Principles of Dilution


The different forms of dilution:

1) Hahnemann's centesimal Dilution, where an active principle is diluted in 99 times its own volume of liquid, is potentiated to obtain a solution with a potency of 1CH. A drop of this solution is taken and diluted in 99 times its own volume of liquid and shaken: producing a solution with a potency of 2CH, and so on.

2) Hahnemann's decimal Dilution, where the active principle is diluted in 9 times its own volume of liquid, follows the same process, providing titrated solutions in DH.

3) Korsakov's Dilution: the process is the same, except that a single flask is used for the preparation. Instead of taking a hundredth of the solution obtained at 1CH, 99 per cent is discarded and the remaining 1 per cent diluted. At each new stage traces of the previous dilutions remain. This method would make it possible to obtain remedies which would have a more global effect than that obtained using Hahnemann's dilutions, and which would present fewer problems.

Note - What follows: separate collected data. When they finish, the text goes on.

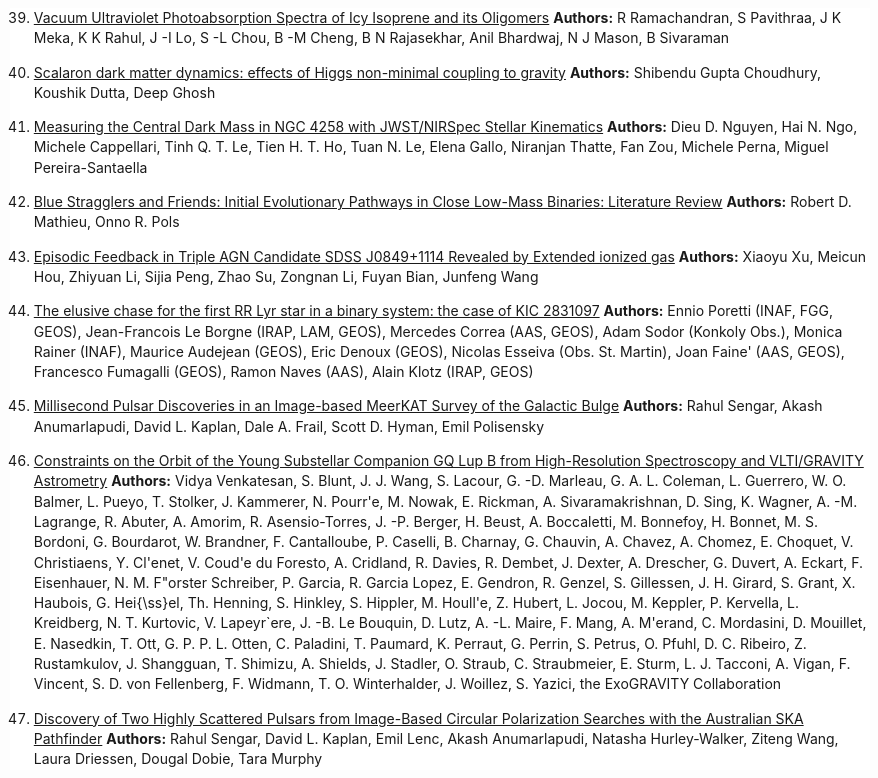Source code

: 39. [Vacuum Ultraviolet Photoabsorption Spectra of Icy Isoprene and its Oligomers](#user-content-link39)
**Authors:** R Ramachandran, S Pavithraa, J K Meka, K K Rahul, J -I Lo, S -L Chou, B -M Cheng, B N Rajasekhar, Anil Bhardwaj, N J Mason, B Sivaraman

40. [Scalaron dark matter dynamics: effects of Higgs non-minimal coupling to gravity](#user-content-link40)
**Authors:** Shibendu Gupta Choudhury, Koushik Dutta, Deep Ghosh

41. [Measuring the Central Dark Mass in NGC 4258 with JWST/NIRSpec Stellar Kinematics](#user-content-link41)
**Authors:** Dieu D. Nguyen, Hai N. Ngo, Michele Cappellari, Tinh Q. T. Le, Tien H. T. Ho, Tuan N. Le, Elena Gallo, Niranjan Thatte, Fan Zou, Michele Perna, Miguel Pereira-Santaella

42. [Blue Stragglers and Friends: Initial Evolutionary Pathways in Close Low-Mass Binaries: Literature Review](#user-content-link42)
**Authors:** Robert D. Mathieu, Onno R. Pols

43. [Episodic Feedback in Triple AGN Candidate SDSS J0849+1114 Revealed by Extended ionized gas](#user-content-link43)
**Authors:** Xiaoyu Xu, Meicun Hou, Zhiyuan Li, Sijia Peng, Zhao Su, Zongnan Li, Fuyan Bian, Junfeng Wang

44. [The elusive chase for the first RR Lyr star in a binary system: the case of KIC 2831097](#user-content-link44)
**Authors:** Ennio Poretti (INAF, FGG, GEOS), Jean-Francois Le Borgne (IRAP, LAM, GEOS), Mercedes Correa (AAS, GEOS), Adam Sodor (Konkoly Obs.), Monica Rainer (INAF), Maurice Audejean (GEOS), Eric Denoux (GEOS), Nicolas Esseiva (Obs. St. Martin), Joan Faine' (AAS, GEOS), Francesco Fumagalli (GEOS), Ramon Naves (AAS), Alain Klotz (IRAP, GEOS)

45. [Millisecond Pulsar Discoveries in an Image-based MeerKAT Survey of the Galactic Bulge](#user-content-link45)
**Authors:** Rahul Sengar, Akash Anumarlapudi, David L. Kaplan, Dale A. Frail, Scott D. Hyman, Emil Polisensky

46. [Constraints on the Orbit of the Young Substellar Companion GQ Lup B from High-Resolution Spectroscopy and VLTI/GRAVITY Astrometry](#user-content-link46)
**Authors:** Vidya Venkatesan, S. Blunt, J. J. Wang, S. Lacour, G. -D. Marleau, G. A. L. Coleman, L. Guerrero, W. O. Balmer, L. Pueyo, T. Stolker, J. Kammerer, N. Pourr\'e, M. Nowak, E. Rickman, A. Sivaramakrishnan, D. Sing, K. Wagner, A. -M. Lagrange, R. Abuter, A. Amorim, R. Asensio-Torres, J. -P. Berger, H. Beust, A. Boccaletti, M. Bonnefoy, H. Bonnet, M. S. Bordoni, G. Bourdarot, W. Brandner, F. Cantalloube, P. Caselli, B. Charnay, G. Chauvin, A. Chavez, A. Chomez, E. Choquet, V. Christiaens, Y. Cl\'enet, V. Coud\'e du Foresto, A. Cridland, R. Davies, R. Dembet, J. Dexter, A. Drescher, G. Duvert, A. Eckart, F. Eisenhauer, N. M. F\"orster Schreiber, P. Garcia, R. Garcia Lopez, E. Gendron, R. Genzel, S. Gillessen, J. H. Girard, S. Grant, X. Haubois, G. Hei{\ss}el, Th. Henning, S. Hinkley, S. Hippler, M. Houll\'e, Z. Hubert, L. Jocou, M. Keppler, P. Kervella, L. Kreidberg, N. T. Kurtovic, V. Lapeyr\`ere, J. -B. Le Bouquin, D. Lutz, A. -L. Maire, F. Mang, A. M\'erand, C. Mordasini, D. Mouillet, E. Nasedkin, T. Ott, G. P. P. L. Otten, C. Paladini, T. Paumard, K. Perraut, G. Perrin, S. Petrus, O. Pfuhl, D. C. Ribeiro, Z. Rustamkulov, J. Shangguan, T. Shimizu, A. Shields, J. Stadler, O. Straub, C. Straubmeier, E. Sturm, L. J. Tacconi, A. Vigan, F. Vincent, S. D. von Fellenberg, F. Widmann, T. O. Winterhalder, J. Woillez, S. Yazici, the ExoGRAVITY Collaboration

47. [Discovery of Two Highly Scattered Pulsars from Image-Based Circular Polarization Searches with the Australian SKA Pathfinder](#user-content-link47)
**Authors:** Rahul Sengar, David L. Kaplan, Emil Lenc, Akash Anumarlapudi, Natasha Hurley-Walker, Ziteng Wang, Laura Driessen, Dougal Dobie, Tara Murphy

4) Quinquagentamillesimal Dilutions:

Historical overview -
In 1948, Dr Pierre Schmidt of Geneva and Dr Jost Künzli of St. Gallen put the finishing touches to the translation of the 6th edition of the "Organon of the Medical Art". Whilst they were translating this work, their attention was particularly attracted by § 270 on the subject of quinquagentamillesimal dilutions, which until that point had not been studied in depth.
In his § 270, Hahnemann describes very clearly the preparation method and also ways of administering quinquagentamillesimal dilutions (also known as fifty thousandths, or LM/... or Q...). He deals with the results of experiments and observations he has gathered over the course of the five years leading up to his last edition of the "Organon". In it, he describes a new method of potentiation that allows him to repeat doses of medication, sometimes over a very long period of time, particularly with chronic diseases, whilst avoiding the problems he has observed with centesimal dilutions.

Doctors Schmidt and Künzli decided in February 1949 to manufacture their own LM dilutions. Künzli would go on to make the remedy known as Sulfur on his own; later, with Pierre Schmidt, he would manufacture many other remedies, each of which would require about 30 hours' work.
Several other doctors of that time tried to manufacture LMs, none of them really followed the method of preparation described by Samuel Hahnemann. This inevitably gave rise to different remedies and therapeutic results that could not be compared.